What is needed ▸
From the line with "این واقعیت دارد" through the last line of the records below, both ends included, transcribe only those lines, exactly, and omit the pictures.

Records shown ▸

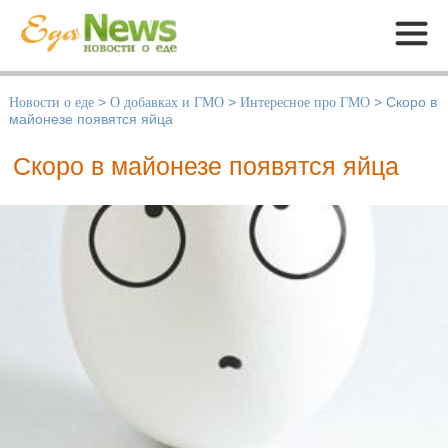
Меню
Новости о еде
>
О добавках и ГМО
>
Интересное про ГМО
>
Скоро в
майонезе появятся яйца
Скоро в майонезе появятся яйца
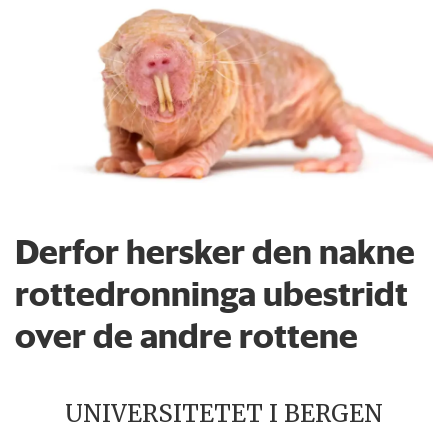
Derfor hersker den nakne
rottedronninga ubestridt
over de andre rottene
UNIVERSITETET I BERGEN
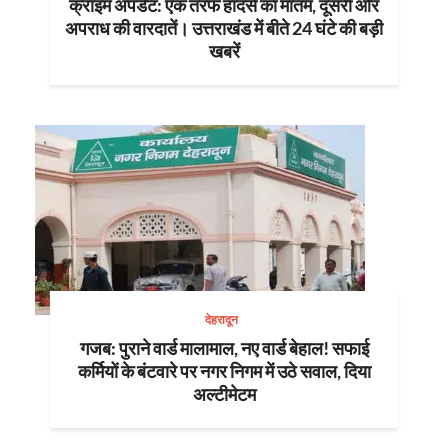
क्राइम अपडेट: एक तरफ हादसे का मातम, दूसरी ओर
अपराध की वारदातें। उत्तराखंड में बीते 24 घंटे की बड़ी
खबरें
देहरादून
गजब: पुराने वार्ड मालामाल, नए वार्ड बेहाल! सफाई
कर्मियों के बंटवारे पर नगर निगम में उठे सवाल, दिया
अल्टीमेटम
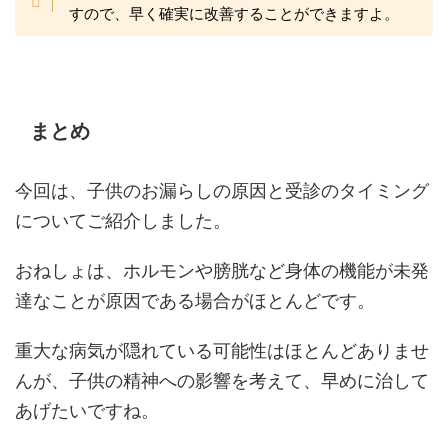
すので、早く確実に改善することができますよ。
まとめ
今回は、子供のお漏らしの原因と受診のタイミング
についてご紹介しました。
おねしょは、ホルモンや膀胱など身体の機能が未発
達なことが原因である場合がほとんどです。
重大な病気が隠れている可能性はほとんどありませ
んが、子供の精神への影響を考えて、早めに治して
あげたいですね。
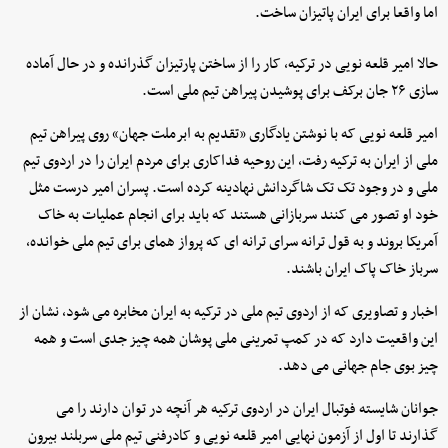
اما واقعا برای ایران پاتیزان ساخت.
حالا امیر قلعه نویی در ترکیه، کار را از ساختن پارتیزان گذرانده و در حال آماده
سازی ۲۶ جان برکف برای پوشیدن پیراهن تیم ملی است.
امیر قلعه نویی که با نوشتن یادگاری «تقدیم به ابرملت جهان» روی پیراهن تیم
ملی از ایران به ترکیه رفت، این روحیه فداکاری برای مردم ایران را در اردوی تیم
ملی و در وجود تک تک شاگردانش نهادینه کرده است. پسران امیر درست مثل
خود او تصور می کنند سربازانی هستند که باید برای انجام عملیات به خاک
آمریکا بروند و به قول ترانه سرای ترانه ای که پرواز همای برای تیم ملی خوانده،
سرباز خاک پاک ایران باشند.
اخبار و تصاویری که از اردوی تیم ملی در ترکیه به ایران مخابره می شود، نشان از
این واقعیت دارد که در کمپ تمرینی ملی پوشان همه چیز جدی است و همه
چیز بوی جام جهانی می دهد.
جوانان شایسته فوتبال ایران در اردوی ترکیه هر آنچه در توان دارند را می
گذارند تا اول از آزمون نهایی امیر قلعه نویی و کادرفنی تیم ملی سربلند بیرون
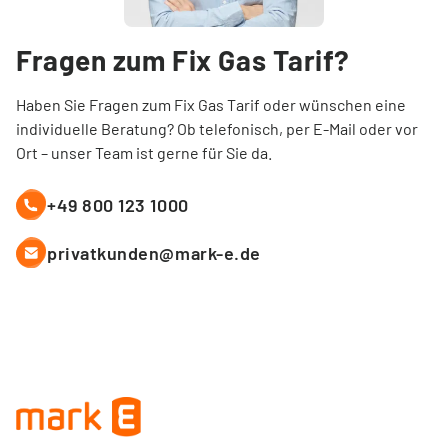
Fragen zum Fix Gas Tarif?
Haben Sie Fragen zum Fix Gas Tarif oder wünschen eine
individuelle Beratung? Ob telefonisch, per E-Mail oder vor
Ort – unser Team ist gerne für Sie da.
+49 800 123 1000
privatkunden@mark-e.de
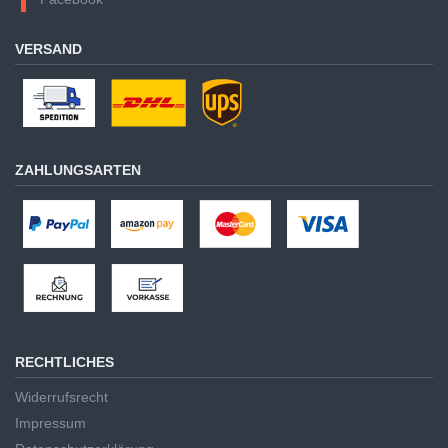
VERSAND
ZAHLUNGSARTEN
RECHTLICHES
Widerrufsrecht
Impressum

Worked solution ▸
این واقعیت دارد که در کمپ تمرینی ملی پوشان همه چیز جدی است و همه
چیز بوی جام جهانی می دهد.
جوانان شایسته فوتبال ایران در اردوی ترکیه هر آنچه در توان دارند را می
گذارند تا اول از آزمون نهایی امیر قلعه نویی و کادرفنی تیم ملی سربلند بیرون
Fragen zum Fix Gas Tarif?
Haben Sie Fragen zum Fix Gas Tarif oder wünschen eine
individuelle Beratung? Ob telefonisch, per E-Mail oder vor
Ort – unser Team ist gerne für Sie da.
+49 800 123 1000
privatkunden@mark-e.de
VERSAND
ZAHLUNGSARTEN
RECHTLICHES
Widerrufsrecht
Impressum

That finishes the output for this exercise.